Pour AlixPartners, une autre donnée complique l’équation : la faible croissance du marché européen « va être captée par les constructeurs chinois, qui imposent un nouveau modèle au monde automobile ». Tout d’abord, ils sont beaucoup plus intégrés verticalement que les européens. Pour produire sa berline haut de gamme Seal, BYD produit lui-même 75 % des composants, Tesla pour la Model 3, en produit 45 %, Volkswagen pour son ID 3, 35 % seulement, selon les estimations d’AlixPartners.

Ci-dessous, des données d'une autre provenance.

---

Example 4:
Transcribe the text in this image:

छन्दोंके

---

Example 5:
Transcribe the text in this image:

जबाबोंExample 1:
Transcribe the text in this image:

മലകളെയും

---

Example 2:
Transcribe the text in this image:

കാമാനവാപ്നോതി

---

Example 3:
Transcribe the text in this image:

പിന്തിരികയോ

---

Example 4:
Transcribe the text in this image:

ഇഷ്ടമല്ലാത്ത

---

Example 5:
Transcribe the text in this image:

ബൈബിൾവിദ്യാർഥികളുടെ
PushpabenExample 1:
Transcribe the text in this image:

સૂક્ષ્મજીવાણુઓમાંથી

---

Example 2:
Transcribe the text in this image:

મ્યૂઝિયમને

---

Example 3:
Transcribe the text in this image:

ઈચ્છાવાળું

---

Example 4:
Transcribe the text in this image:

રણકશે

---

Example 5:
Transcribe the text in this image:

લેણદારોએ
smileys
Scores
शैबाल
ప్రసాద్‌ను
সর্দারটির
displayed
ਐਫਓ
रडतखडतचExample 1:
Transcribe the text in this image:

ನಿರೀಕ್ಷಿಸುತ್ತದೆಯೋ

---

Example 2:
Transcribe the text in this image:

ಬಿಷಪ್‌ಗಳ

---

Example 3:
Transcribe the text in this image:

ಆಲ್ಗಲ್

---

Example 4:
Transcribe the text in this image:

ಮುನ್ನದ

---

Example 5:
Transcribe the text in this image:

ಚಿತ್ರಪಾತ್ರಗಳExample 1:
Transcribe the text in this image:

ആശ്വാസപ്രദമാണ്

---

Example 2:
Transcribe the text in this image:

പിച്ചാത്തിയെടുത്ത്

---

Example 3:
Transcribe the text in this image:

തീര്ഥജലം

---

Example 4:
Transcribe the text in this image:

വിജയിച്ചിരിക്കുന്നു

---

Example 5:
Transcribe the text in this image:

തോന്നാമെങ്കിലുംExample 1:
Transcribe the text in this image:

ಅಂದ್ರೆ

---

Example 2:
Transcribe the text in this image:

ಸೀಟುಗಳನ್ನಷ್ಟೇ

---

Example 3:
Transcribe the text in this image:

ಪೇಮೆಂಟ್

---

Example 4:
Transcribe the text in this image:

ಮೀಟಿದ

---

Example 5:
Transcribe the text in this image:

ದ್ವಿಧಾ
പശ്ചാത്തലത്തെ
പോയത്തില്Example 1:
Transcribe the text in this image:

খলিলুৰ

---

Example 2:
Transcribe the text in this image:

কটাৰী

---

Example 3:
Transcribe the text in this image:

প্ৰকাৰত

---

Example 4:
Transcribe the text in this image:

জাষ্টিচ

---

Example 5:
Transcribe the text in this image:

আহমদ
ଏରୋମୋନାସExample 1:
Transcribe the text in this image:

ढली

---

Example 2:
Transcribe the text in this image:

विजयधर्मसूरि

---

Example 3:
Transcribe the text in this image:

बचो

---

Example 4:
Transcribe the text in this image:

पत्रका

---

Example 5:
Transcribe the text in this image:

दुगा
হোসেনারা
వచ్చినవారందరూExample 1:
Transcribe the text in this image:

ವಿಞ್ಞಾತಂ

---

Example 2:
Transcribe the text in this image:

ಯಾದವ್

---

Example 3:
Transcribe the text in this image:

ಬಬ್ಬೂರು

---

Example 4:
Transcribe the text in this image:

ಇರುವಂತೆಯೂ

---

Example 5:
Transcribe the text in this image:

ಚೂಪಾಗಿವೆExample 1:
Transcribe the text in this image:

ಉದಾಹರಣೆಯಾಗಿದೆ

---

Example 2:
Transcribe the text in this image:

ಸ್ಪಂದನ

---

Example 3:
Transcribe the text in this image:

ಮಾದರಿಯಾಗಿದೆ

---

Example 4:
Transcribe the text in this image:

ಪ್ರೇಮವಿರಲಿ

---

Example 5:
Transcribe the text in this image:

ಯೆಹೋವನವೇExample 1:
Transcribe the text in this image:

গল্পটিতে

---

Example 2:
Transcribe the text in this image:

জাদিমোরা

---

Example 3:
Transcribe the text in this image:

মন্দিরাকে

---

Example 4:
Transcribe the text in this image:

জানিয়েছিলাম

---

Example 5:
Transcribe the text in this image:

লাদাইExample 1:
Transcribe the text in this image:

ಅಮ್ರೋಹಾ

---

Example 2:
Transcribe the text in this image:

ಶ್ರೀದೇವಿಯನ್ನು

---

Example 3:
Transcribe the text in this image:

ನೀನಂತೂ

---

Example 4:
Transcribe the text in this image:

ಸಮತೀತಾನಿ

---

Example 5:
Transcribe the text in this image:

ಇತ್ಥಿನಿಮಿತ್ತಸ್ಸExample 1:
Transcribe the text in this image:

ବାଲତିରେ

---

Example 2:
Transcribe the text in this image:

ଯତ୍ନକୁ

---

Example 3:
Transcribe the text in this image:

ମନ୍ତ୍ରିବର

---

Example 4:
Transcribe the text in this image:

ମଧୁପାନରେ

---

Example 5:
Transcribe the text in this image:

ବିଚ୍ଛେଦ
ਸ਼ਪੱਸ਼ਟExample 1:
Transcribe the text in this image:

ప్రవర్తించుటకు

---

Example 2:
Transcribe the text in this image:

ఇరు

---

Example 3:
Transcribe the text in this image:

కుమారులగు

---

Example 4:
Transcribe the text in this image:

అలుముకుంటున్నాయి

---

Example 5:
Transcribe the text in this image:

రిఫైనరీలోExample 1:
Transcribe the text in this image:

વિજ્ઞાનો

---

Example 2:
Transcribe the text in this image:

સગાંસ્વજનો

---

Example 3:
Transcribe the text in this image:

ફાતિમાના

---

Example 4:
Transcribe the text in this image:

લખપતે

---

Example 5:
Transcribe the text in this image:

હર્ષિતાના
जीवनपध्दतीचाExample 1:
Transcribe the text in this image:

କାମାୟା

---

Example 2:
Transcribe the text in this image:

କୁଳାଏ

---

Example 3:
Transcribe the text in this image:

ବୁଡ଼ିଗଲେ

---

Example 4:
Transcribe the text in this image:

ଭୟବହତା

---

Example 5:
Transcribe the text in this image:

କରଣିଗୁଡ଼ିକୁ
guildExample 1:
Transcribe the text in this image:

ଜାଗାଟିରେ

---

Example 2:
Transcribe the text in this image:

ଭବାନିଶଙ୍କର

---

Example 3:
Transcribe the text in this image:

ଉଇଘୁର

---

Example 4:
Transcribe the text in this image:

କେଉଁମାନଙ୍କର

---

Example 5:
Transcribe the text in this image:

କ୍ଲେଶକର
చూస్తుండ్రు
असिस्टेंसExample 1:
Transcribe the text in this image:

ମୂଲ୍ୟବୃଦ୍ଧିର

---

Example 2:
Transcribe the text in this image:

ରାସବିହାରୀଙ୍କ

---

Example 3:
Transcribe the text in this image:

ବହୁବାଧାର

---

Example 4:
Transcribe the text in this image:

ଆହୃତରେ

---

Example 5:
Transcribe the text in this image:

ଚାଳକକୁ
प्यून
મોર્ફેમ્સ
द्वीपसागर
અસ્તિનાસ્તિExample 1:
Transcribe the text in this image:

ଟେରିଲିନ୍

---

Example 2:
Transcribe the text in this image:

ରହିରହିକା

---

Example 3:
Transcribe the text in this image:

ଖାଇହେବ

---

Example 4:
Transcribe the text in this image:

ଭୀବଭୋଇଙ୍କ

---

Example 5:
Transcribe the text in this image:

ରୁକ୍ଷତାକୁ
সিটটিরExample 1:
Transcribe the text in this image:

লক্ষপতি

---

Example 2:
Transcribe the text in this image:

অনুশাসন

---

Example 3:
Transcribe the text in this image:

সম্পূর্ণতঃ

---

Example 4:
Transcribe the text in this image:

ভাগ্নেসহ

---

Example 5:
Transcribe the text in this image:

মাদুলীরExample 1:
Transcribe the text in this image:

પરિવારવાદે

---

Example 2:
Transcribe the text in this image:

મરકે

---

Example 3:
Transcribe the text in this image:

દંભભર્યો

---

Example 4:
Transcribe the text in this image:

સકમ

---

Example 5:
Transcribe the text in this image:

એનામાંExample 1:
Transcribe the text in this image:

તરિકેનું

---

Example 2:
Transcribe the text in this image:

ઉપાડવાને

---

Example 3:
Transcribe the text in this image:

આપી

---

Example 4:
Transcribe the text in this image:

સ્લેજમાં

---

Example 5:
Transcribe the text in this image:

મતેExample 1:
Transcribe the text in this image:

Ensuite, lorsque les constructeurs chinois achètent une pièce ou une partie du véhicule, « ils ont en général deux fournisseurs qu’ils mettent en concurrence ». Cette intégration verticale et cette pression sur leurs partenaires industriels expliquent leur coût de revient inférieur de 30 % à celui des européens. La rentabilité des équipementiers automobiles en Chine n’est donc pas meilleure qu’en Europe ou aux Etats-Unis.
Le seul gagnant est le capitalisme mondial qui se restructure pour plus de profits, et ce sont les populations qui paient le prix fort.